Tout a lieu sur une île (les îles, sinistres, sont décidément à la mode au cinéma, on jouait « Shutter Island » dans la salle à côté !), au large de Boston. Il faut voir l’île, Far from Seychelles ! Une lande désolée, battue par les vents violents et écrasée par une pluie torrentielle, du début à la fin du film. Une pluie tellement dense qu’elle figure réellement une sorte de « prison liquide ». Comment ne pas se dire, au bout de quelques minutes, ces deux vers du « Spleen IV » de Baudelaire :
« Quand la pluie étalant ses immenses traînées
D'une vaste prison imite les barreaux… »
Là, dans un secret intégral, notre ghost writer va devoir passer un mois à écrire (ré-écrire) les mémoires d’un ancien Premier Ministre anglais (Tony Blair ?). Mémoires dynamite qui peu à peu vont révéler au pauvre tâcheron embarqué dans le cauchemar qu’il est vraiment dans un cauchemar dont les limites vont très vite le dépasser.
Je ne vais pas raconter le film – en particulier à ceux et celles qui ne l’ont pas encore vu. C’est brillant, nerveux, monté au millimètre, filmé magistralement et les acteurs sont excellents. Voilà l’affaire pliée. Comme par la pluie effroyable qui balaie toutes les scènes, on est emporté par un flot suffocant, jusqu’à la noyade finale. Imparable, comme une machinerie inéluctable. Polanski nous a fait souvent de ces narrations oppressantes, en crescendo continuel, jusqu’à l’horreur.
On pense sans cesse, devant « Ghost Writer », à « Chinatown ». 35 ans plus tôt, Polanski avait déjà donné un chef-d’œuvre absolu sur le thème du complot tramé autour d’un secret indicible. Et comme il y a 35 ans, Polanski organise la paranoïa du spectateur autour de cette invraisemblable vérité : le paranoïaque a toujours raison. Et comme il y a 35 ans l’histoire nous mène à la même conclusion : l’hypothèse parano, c’est la vérité. Et la fin est sans espoir, d’une noirceur absolue. Même quand il ouvre un monde irrationnel comme dans « Rosemary’s Baby ». Même quand l’histoire du complot a pour cadre notre beau Paris que seul Polanski a su transformer en cage de l’enfer dans un « Frantic » porté par un Harrison Ford hébété. Et aussi, de piège en piège, de cage en cage, celle de l’escalier infernal du « Locataire » dans une version hallucinée du roman de Roland Topor.
On pense aussi – comment l’éviter ? – à « Répulsion ». L’aube de la carrière du maître. La folie cauchemardesque et meurtrière du personnage incarné par Catherine Deneuve. La psychose comme objet filmique.

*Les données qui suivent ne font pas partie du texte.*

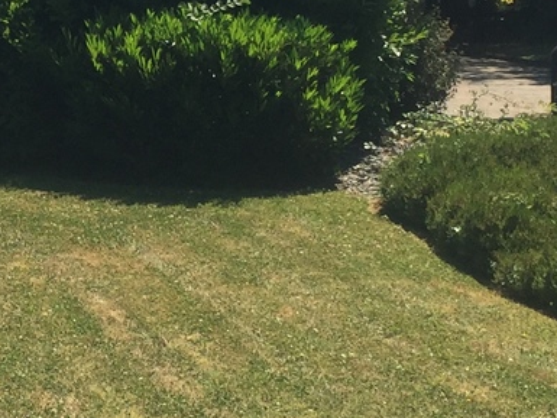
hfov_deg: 17.2
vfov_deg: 13.1
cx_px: 54
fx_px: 1819
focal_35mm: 113
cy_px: 118
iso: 32
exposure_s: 1/1582
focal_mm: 4.15
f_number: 2.2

Ce qui domine ici, ce sont les fantômes intimes de Roman Polanski. Parce que, « Ghost Writer » en est peut-être le point d’orgue, Polanski a toujours filmé la même chose : la paranoïa. Tous ses films sont peuplés de spectres, de diables ou de vampires. Tous ses films ont pour thème le complot de l’ombre, réel ou supposé, tous ses films sont des univers complotistes où le héros (l’héroïne) est au cœur d’une toile d’araignée létale.
Jean-Luc Douin (in « Le Monde ») :
« il est difficile de parler d'un film de Polanski sans parler de Polanski lui-même. L'ombre de tout ce qui lui est arrivé depuis l'horreur nazie pèse sur ses films. »

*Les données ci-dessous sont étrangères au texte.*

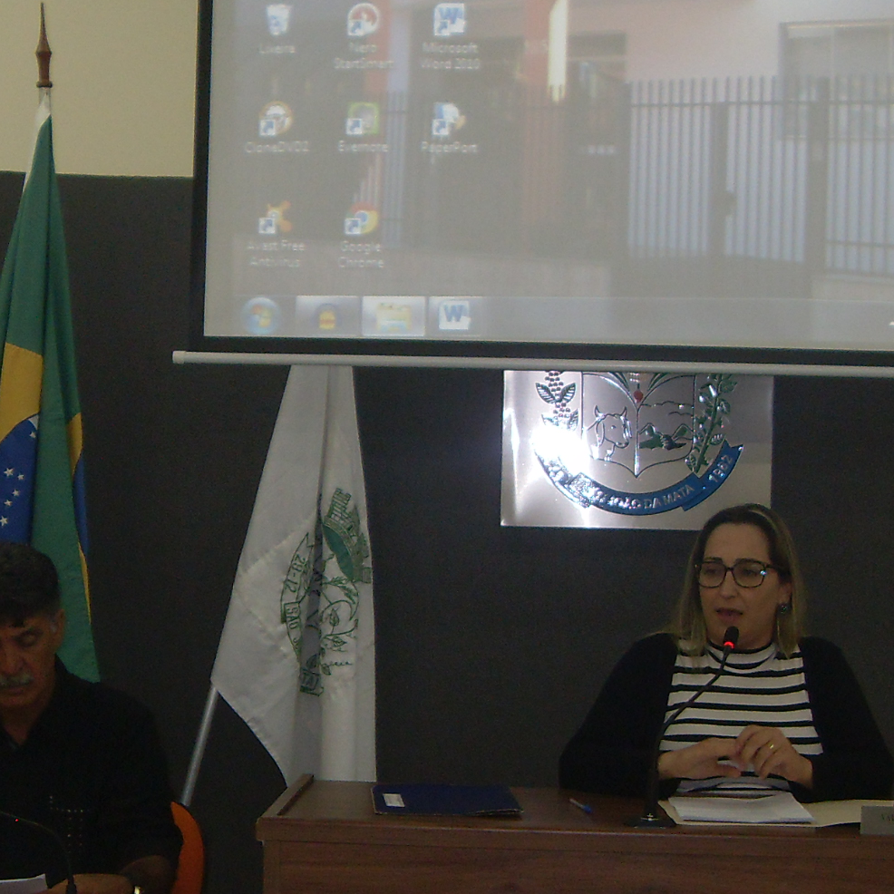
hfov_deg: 20.1
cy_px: 604
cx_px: 642
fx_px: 2513
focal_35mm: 86
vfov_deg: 20.1
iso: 100
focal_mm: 6.3
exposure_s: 1/45
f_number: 2.8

Je n’ai évidemment pas envie de parler de Polanski, et surtout pas de l’affaire nauséabonde qui a tant occupé les medias et nos bonnes âmes moralistes il y a deux ans. L’œuvre d’un créateur doit être jugée comme telle, pas à l’aune des errances de sa vie. Ou alors, à ceux qui annoncent qu’ils « boycottent » Polanski (il y en a) il faut demander : que font-ils de Céline, d’Althusser ou d’Heidegger, des symphonies de Beethoven dirigées par Wilhelm Fürtwängler ?
Mais il reste un fait incontournable, troublant, fascinant jusqu’à l’obsession : comment ne pas être médusé par la rencontre permanente des fantômes terrifiants de la vie de Polanski avec ceux qui peuplent son œuvre, toute son œuvre ?
« Even ghosts have feelings » (même les fantômes ont des sentiments) dit Ruth Lang dans le film au ghost writer. Et celui-ci répond : « Ya, we’re sensitive persons » (oui, nous sommes des gens sensibles)
Les fantômes de Polanski aussi, surtout.